- The Nasdaq 100 fell 2.1%, extending losses as tech megacaps face pressure from mixed earnings signals and shifting AI expectations.
- Investors are reassessing growth prospects amid cautionary commentary on AI spending, corporate guidance, and interest-rate uncertainty.
- The selloff underscores a risk-off tone in high-growth names, with major constituents like Nvidia and Apple leading declines.
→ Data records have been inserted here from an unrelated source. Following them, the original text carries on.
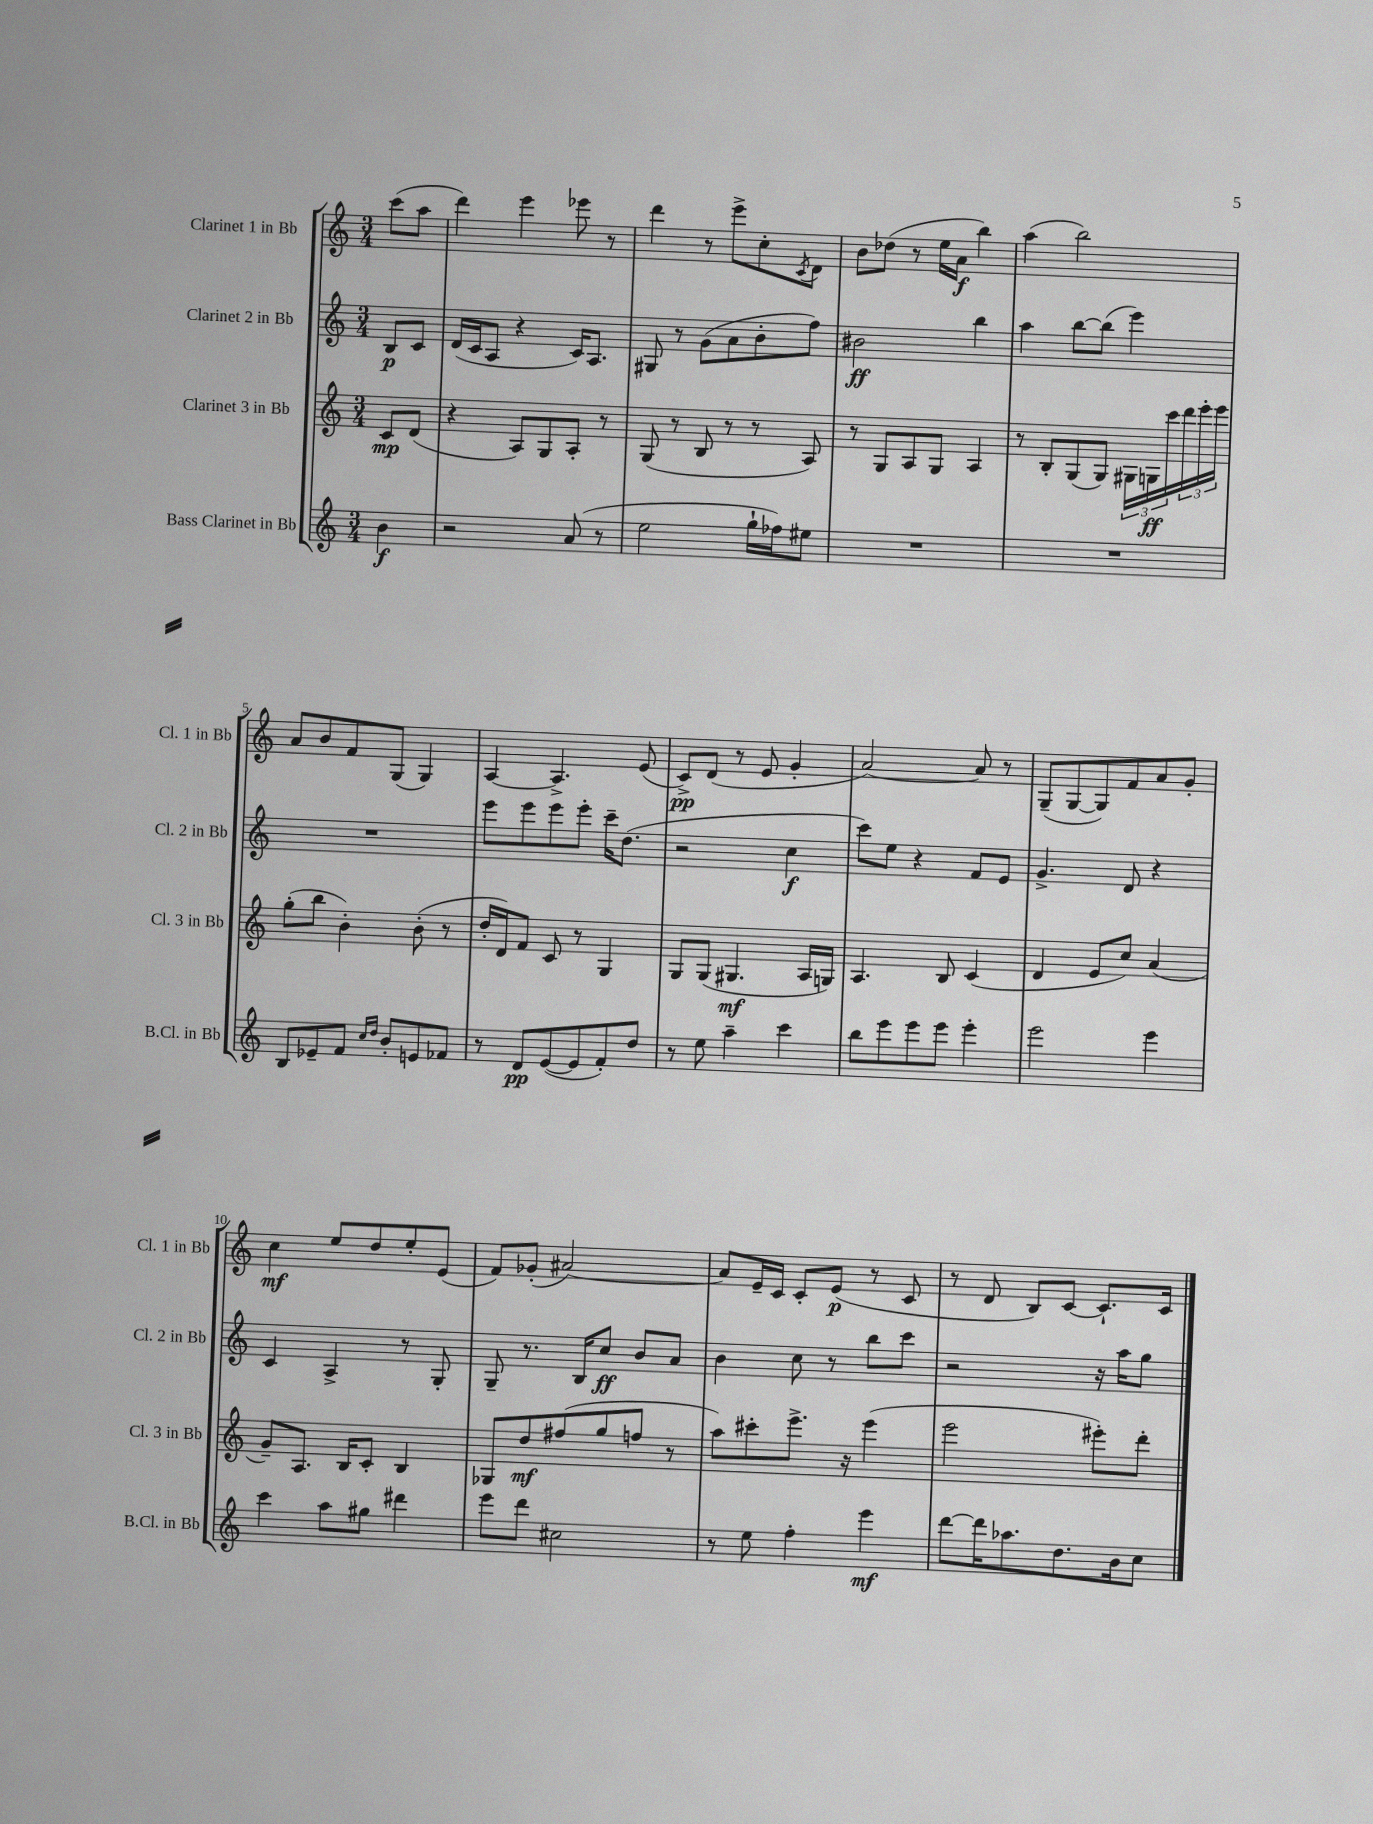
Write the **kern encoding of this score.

**kern	**kern	**kern	**kern
*staff4	*staff3	*staff2	*staff1
*clefG2	*clefG2	*clefG2	*clefG2
*k[]	*k[]	*k[]	*k[]
*M3/4	*M3/4	*M3/4	*M3/4
4b	8c	8B	(8ccc
.	(8d	8c	8aa
=	=	=	=
2r	4r	(16d	4ddd)
.	.	16c	.
.	.	8A	.
.	8A)	4r	4eee
.	8G	.	.
(8a	8A'	16c)	8eee-
.	.	8.A	.
8r	8r	.	8r
=	=	=	=
2ee	(8G	8G#	4ddd
.	8r	8r	.
.	8B	(8g	8r
.	8r	8a	8eee^
16gg`	8r	8b'	8cc'
16ff-)	.	.	.
.	.	.	8qc
8ee#	8A)	8ff)	8d
=	=	=	=
2.r	8r	2b#	8b
.	8G	.	(8dd-
.	8A	.	8r
.	8G	.	16ee
.	.	.	16a
.	4A	4bb	4bb)
=	=	=	=
2.r	8r	4aa	(4aa
.	8B'	.	.
.	(8G	[8bb	2bb)
.	8G)	(8bb]	.
.	24G#	4eee)	.
.	24G	.	.
.	24ccc	.	.
.	24ddd	.	.
.	24eee'	.	.
.	24eee	.	.
=	=	=	=
8B	(8gg'	2.r	8a
8e-~	8bb	.	8b
8f	4b')	.	8f
16qqcc	.	.	.
16qqdd	.	.	.
8b'	.	.	(8G
8e	(8b'	.	4G)
8f-	8r	.	.
=	=	=	=
8r	16dd'	8eee	[4A
.	16d)	.	.
8d	8f	8eee	.
([8e	8c	8eee	4.A^]
8e]	8r	8eee'	.
8f')	4G	16ccc~	.
.	.	(8.dd	.
8dd	.	.	(8e
=	=	=	=
8r	8G	2r	8c^)
8ee	(8G	.	(8d
4aa~	4.G#	.	8r
.	.	.	8e
4ccc	.	4cc	4g'
.	16A	.	.
.	16G)	.	.
=	=	=	=
8bb	4.A	8ccc)	[2a)
8eee	.	8ee	.
8eee	.	4r	.
8eee	8B	.	.
4eee'	(4c	8f	8a]
.	.	8e	8r
=	=	=	=
2eee	4d	4.g^	(8G~
.	.	.	[8G
.	8e	.	8G])
.	8cc)	8d	8f
4eee	(4a	4r	8a
.	.	.	8g'
=	=	=	=
4ccc	8g~)	4c	4cc
.	8.A	.	.
8aa	.	4A^	8ee
.	16B	.	.
8gg#	8c'	.	8dd
4ddd#	4B	8r	8ee'
.	.	8G'	(8e
=	=	=	=
8eee	8G-	8G~	8f)
8ddd	8dd	8.r	(8g-'
2cc#	(8ff#	.	[2a#)
.	.	16B	.
.	8gg	8cc	.
.	8ff	8b	.
.	8r	8a	.
=	=	=	=
8r	8aa)	4b	8a#]
8ee	8ccc#'	.	16e~
.	.	.	16c
4ff'	8.eee^	8cc	8c'
.	.	8r	(8e
.	16r	.	.
4eee	(4eee	8bb	8r
.	.	8ccc	8c
=	=	=	=
[8ddd	2eee	2r	8r
16ddd]	.	.	8d
8.aa-	.	.	.
.	.	.	8B)
8.dd	.	.	[8c
.	8eee#')	16r	8.c`]
16b	.	16aa	.
8cc	8ddd'	8gg	.
.	.	.	16c
==	==	==	==
*-	*-	*-	*-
The Nasdaq 100 slipped further Thursday, last down 2.1%, as a broad selloff in heavyweight technology stocks deepened. The index, heavily weighted toward AI and growth names, has been under pressure this week as investors weigh the sustainability of mega-cap valuations following a mixed batch of earnings reports. According to traders familiar with the matter, the decline reflects growing caution around AI-linked capex returns and corporate guidance, with several major firms signaling tighter margins ahead.
“The market is repricing expectations for AI-driven growth,” said a portfolio manager at a large asset manager, speaking on condition of anonymity. “Guidance from key players has been uneven, and that's causing a rotation out of tech.”
The slide was led by semiconductor and software giants, with Nvidia falling more than 3% and Apple dropping nearly 2%. Broader market sentiment was also dampened by renewed focus on interest-rate trajectories, as Federal Reserve officials reiterated a data-dependent stance. Without a clear catalyst for a rebound, traders expect continued volatility in the near term, especially as the earnings season enters its final stretch.
Efforts to stabilize the index have been hampered by a lack of clear direction from macroeconomic data. Meanwhile, the recent downturn has erased gains from earlier in the month, pushing the Nasdaq 100 into negative territory for the quarter.
Correction: An earlier version of this article misstated the index's performance for the week. It is down approximately 3% this week, not 2%.
Blackstone's Andrea Valeri noted in a separate conference Thursday that regulatory certainty is key for investors, but for tech-heavy indices, the immediate focus remains on earnings and AI monetization. “The story is about execution, not just promise,” he said.